Saved data entries |
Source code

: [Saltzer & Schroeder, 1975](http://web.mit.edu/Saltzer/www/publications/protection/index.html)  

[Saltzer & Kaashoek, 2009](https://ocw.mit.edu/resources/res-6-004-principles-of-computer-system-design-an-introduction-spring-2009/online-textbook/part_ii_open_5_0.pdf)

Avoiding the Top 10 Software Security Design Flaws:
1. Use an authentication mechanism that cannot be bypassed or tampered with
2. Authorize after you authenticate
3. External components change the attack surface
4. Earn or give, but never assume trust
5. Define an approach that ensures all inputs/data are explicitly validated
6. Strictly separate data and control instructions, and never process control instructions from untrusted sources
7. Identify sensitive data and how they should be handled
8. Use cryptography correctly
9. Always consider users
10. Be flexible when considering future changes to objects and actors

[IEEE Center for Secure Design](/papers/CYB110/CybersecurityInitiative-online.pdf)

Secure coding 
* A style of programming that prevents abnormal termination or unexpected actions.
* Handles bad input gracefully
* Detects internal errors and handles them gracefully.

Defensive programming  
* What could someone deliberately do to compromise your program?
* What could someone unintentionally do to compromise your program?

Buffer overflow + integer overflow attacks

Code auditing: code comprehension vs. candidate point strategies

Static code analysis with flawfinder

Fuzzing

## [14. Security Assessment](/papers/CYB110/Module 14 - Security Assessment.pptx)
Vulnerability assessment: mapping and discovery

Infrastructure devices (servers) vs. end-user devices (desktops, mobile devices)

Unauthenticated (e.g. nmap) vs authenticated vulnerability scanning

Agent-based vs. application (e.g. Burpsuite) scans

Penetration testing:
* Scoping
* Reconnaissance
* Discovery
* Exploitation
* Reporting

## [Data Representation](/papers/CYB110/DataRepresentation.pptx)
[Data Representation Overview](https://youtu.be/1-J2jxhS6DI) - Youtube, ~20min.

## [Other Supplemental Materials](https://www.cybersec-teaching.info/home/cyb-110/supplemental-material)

Problem to solve | Return a word-for-word copy of the lines above from the one holding "deliberately do to compromise your program?" through the one holding "## [14. Security", with both of them included and nothing besides.

Your response |
* What could someone deliberately do to compromise your program?
* What could someone unintentionally do to compromise your program?

Buffer overflow + integer overflow attacks

Code auditing: code comprehension vs. candidate point strategies

Static code analysis with flawfinder

Fuzzing

## [14. Security Assessment](/papers/CYB110/Module 14 - Security Assessment.pptx)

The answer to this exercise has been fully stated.